А вот и про тему филий
Нас меняет не только социальная среда. Психологи Дэн Ариэли и Джордж Левенштейн изучали в Беркли нашу многоликую сущность в ходе незабываемого и мрачного эксперимента над двадцатью пятью студентами мужского пола. Их просили предугадать, как они поведут себя в нескольких аморальных, неожиданных или экстремальных сексуальных контекстах. Всегда ли они воспользуются презервативом? Возможно ли представить, чтобы их возбудил контакт с животным? Могли бы они испытать влечение к двенадцатилетней девочке? Подсыпали бы они женщине наркотик, чтобы увеличить вероятность секса с ней? В одном случае их просто попросили ответить на эти вопросы, но в другом им пришлось делать это на пике «предоргазмического возбуждения», мастурбируя на порно. Результаты оказались тревожными. В возбужденном состоянии их предсказания показывали почти двукратное увеличение вероятности вступления в необычный сексуальный контакт, скажем, с животным. Что касается воображаемой готовности к аморальному поступку для достижения секса, то она возросла более чем вдвое. Это исследование не только свидетельствует о наличии у нас кардинально отличающихся моральных кодексов, зависящих от состояния изменчивого «я». Еще более пугающим кажется, насколько плохо мы порой предвидим собственное поведение. Каждый из нас – не один человек, а множество людей, которые могут быть совершенно незнакомы между собой.
Неприятный факт множественности нашей природы подтверждается и на уровне нейрологии. Профессор Дэвид Иглмен, нейроученый, пишет, что наш мозг «состоит из множества экспертных узлов с частично перекрывающимися областями компетенции, которые взвешивают те или иные решения и спорят о них». Один из таких «субагентов» может, скажем, приводить доводы в пользу секса с овцой, а другой – против. Эти экспертные узлы постоянно соперничают между собой, стараясь вынудить нас сделать то или это, и наши поступки в итоге зависят от того, какой модуль побеждает в конкретный момент. Все это, разумеется, происходит в глубинах подсознания, тогда как интерпретатор левого полушария комментирует все наши действия, убеждая нас, будто бы мы сами выбираем тот или иной вариант поведения, хотя, скорее всего, это не так.
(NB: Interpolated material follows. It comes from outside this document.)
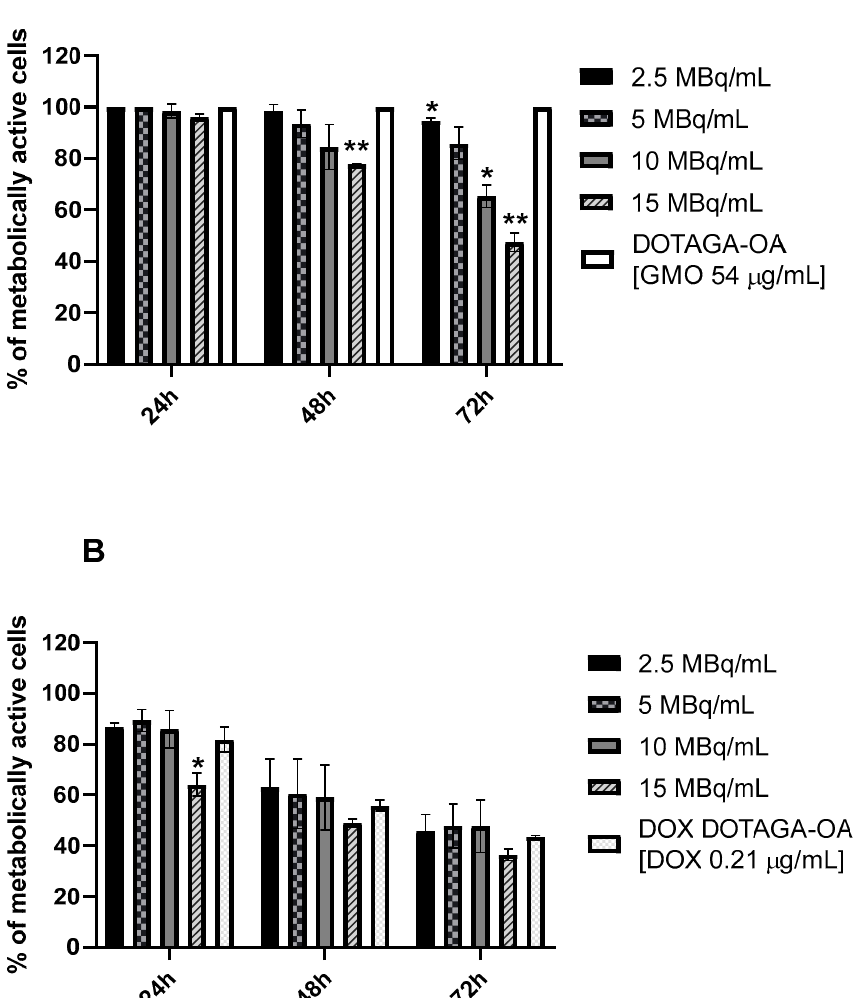
Figure 5. Viability of HeLa cells treated with cubosomes doped with: ( A ) DOTAGA-OA- 177 Lu and ( B ) DOX DOTAGA-OA- 177 Lu. DOTAGA-OA and DOX DOTAGA-OA cubosomes were used as a control. Data points and SD are taken from three or more measurements. Statistical significance was considered if p ≤ 0.05 (*) and p ≤ 0.01 (**).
Все эти работы указывают на то, что основополагающая идея апологетов гуманистической психологии попросту неверна: нет никакого аутентичного ядра, нет первичного, счастливого и совершенного варианта «я», который можно было бы выявить, сбросив гнетущие ожидания общества. На самом деле «я» имеет модульную природу. Мы состоим из нескольких соревнующихся эго, и все они в одинаковой степени являются «нами» и борются за главенство. То, где мы находимся, что делаем, кто рядом с нами и насколько мы возбуждены, активирует разные вариации нас. Наше ощущение самих себя настоящих, оказывается, чрезвычайно сильно зависит от того, что, как нам представляется, о нас думают другие. Мне вспомнилось, что говорил о перфекционизме Рори из Лаборатории по исследованию суицидального поведения: «…дело не в том, что о вас в действительности думают люди. Дело в том, чего, по вашему мнению, они ожидают». Идея зеркального «я» вскрывает социальный перфекционизм в каждом из нас. Все мы судим о себе, вглядываясь в глаза других людей и представляя, о чем они думают.